A ladder is a device for climbing up and down with rungs fitted into two stiles on the left and right. In contrast to common usage, ladders are referred to as journeys in mining .

There are ladders made of wood , steel , aluminum and plastic . Ladder types are ladders that z. B. be leaned against a wall, ladders that can stand freely, ladders that are wholly or partially on one level (e.g. roof), and permanently installed ladders. A fundamentally different design are the rope ladders and hanging ladders that are not standing on the floor, but hanging .
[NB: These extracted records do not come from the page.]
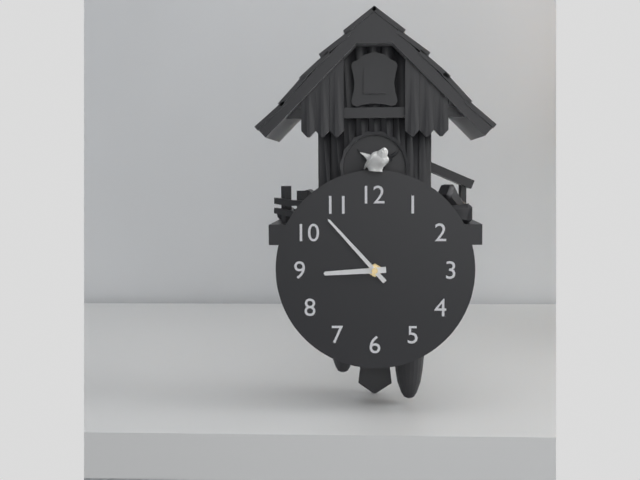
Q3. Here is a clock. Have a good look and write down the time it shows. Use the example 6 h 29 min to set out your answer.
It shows 8 h 53 min
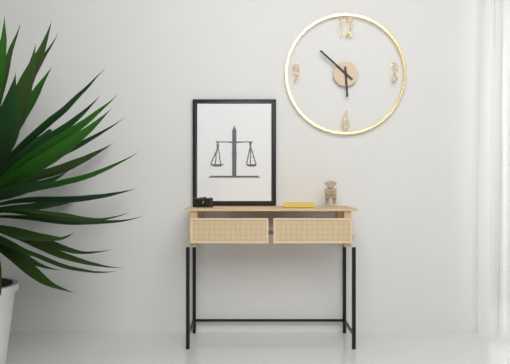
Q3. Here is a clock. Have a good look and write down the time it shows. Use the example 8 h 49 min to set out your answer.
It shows 5 h 52 min
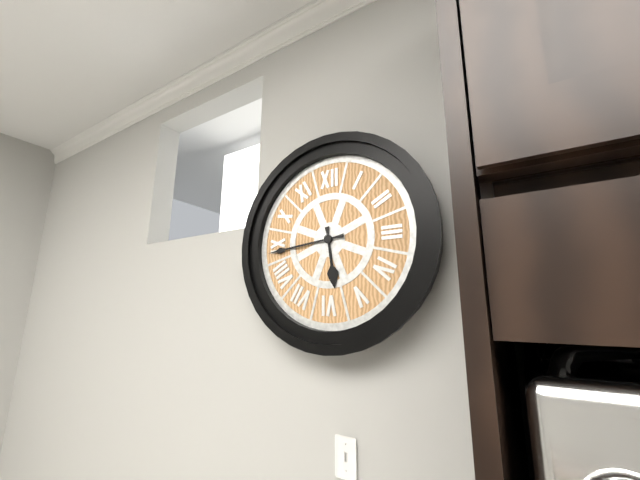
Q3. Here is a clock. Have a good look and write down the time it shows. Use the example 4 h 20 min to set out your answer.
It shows 5 h 44 min
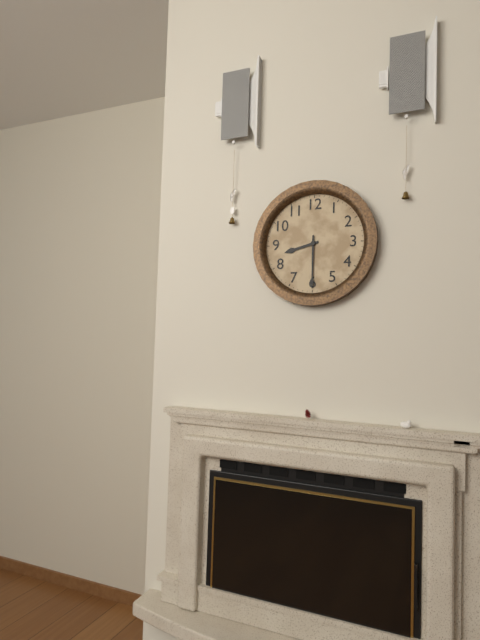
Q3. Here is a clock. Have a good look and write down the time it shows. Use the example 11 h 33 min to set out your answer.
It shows 8 h 30 min
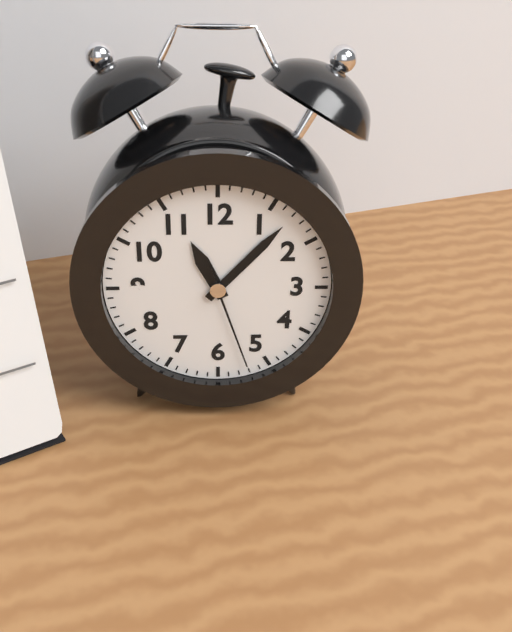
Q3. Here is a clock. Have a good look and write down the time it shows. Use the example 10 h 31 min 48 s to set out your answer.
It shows 11 h 07 min 27 s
Tree trunks provided with notched steps are the preliminary step of today's ladders. There is uncertainty about the beginning of the use of wooden ladders; in the 3rd millennium BC They were probably already known in the settled cultures of Egypt and Mesopotamia . It is also unclear whether the stepping sticks fitted into the side bars from the start or were connected to them with cords. Rope ladders are likely to be a little younger and are closely related to the development of stable ropes . In the originally-storey residential buildings ladders found to a lesser extent than in using the most multi-storey defense and storage buildings - as the most in about 2.50 to 3.50 m in height located were high inputs medieval Bergfriede accessible only by ladders.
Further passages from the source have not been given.